--- START ---

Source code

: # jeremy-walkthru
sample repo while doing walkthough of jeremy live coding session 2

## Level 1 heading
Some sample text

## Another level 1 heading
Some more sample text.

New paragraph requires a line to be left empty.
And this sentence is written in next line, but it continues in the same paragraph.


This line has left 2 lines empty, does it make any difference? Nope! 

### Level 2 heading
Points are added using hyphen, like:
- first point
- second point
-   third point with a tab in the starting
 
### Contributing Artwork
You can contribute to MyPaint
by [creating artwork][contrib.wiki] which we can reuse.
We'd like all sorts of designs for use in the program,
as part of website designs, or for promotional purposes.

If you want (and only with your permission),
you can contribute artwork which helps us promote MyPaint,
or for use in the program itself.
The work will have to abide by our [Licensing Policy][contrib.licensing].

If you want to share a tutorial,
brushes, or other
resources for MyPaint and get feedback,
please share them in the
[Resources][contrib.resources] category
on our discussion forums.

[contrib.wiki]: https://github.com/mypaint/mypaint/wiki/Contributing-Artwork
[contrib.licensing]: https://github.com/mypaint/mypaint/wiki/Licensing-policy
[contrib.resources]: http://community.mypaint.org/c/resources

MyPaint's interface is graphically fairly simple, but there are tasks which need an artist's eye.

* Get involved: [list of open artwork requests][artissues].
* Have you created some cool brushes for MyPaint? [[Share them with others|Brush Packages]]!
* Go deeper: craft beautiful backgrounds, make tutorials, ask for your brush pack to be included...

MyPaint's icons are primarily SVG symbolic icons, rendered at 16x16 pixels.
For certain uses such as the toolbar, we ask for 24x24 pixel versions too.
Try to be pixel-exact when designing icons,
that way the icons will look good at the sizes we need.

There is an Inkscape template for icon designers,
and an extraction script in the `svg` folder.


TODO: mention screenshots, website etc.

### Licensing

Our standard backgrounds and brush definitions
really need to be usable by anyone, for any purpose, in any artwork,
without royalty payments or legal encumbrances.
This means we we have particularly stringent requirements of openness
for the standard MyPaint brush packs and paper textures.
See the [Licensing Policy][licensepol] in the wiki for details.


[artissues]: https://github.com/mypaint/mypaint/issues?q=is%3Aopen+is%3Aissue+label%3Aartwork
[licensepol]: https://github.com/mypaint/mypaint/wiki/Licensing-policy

--- END ---

▶ EXERCISE DETAILS: Lay out the lines of the source text above as a numbered list, from the line holding "If you want (and" through the line holding "### Licensing", inclusive, and omit any blank lines.

▶ RESPONSE BOX:
1. If you want (and only with your permission),
2. you can contribute artwork which helps us promote MyPaint,
3. or for use in the program itself.
4. The work will have to abide by our [Licensing Policy][contrib.licensing].
5. If you want to share a tutorial,
6. brushes, or other
7. resources for MyPaint and get feedback,
8. please share them in the
9. [Resources][contrib.resources] category
10. on our discussion forums.
11. [contrib.wiki]: https://github.com/mypaint/mypaint/wiki/Contributing-Artwork
12. [contrib.licensing]: https://github.com/mypaint/mypaint/wiki/Licensing-policy
13. [contrib.resources]: http://community.mypaint.org/c/resources
14. MyPaint's interface is graphically fairly simple, but there are tasks which need an artist's eye.
15. * Get involved: [list of open artwork requests][artissues].
16. * Have you created some cool brushes for MyPaint? [[Share them with others|Brush Packages]]!
17. * Go deeper: craft beautiful backgrounds, make tutorials, ask for your brush pack to be included...
18. MyPaint's icons are primarily SVG symbolic icons, rendered at 16x16 pixels.
19. For certain uses such as the toolbar, we ask for 24x24 pixel versions too.
20. Try to be pixel-exact when designing icons,
21. that way the icons will look good at the sizes we need.
22. There is an Inkscape template for icon designers,
23. and an extraction script in the `svg` folder.
24. TODO: mention screenshots, website etc.
25. ### Licensing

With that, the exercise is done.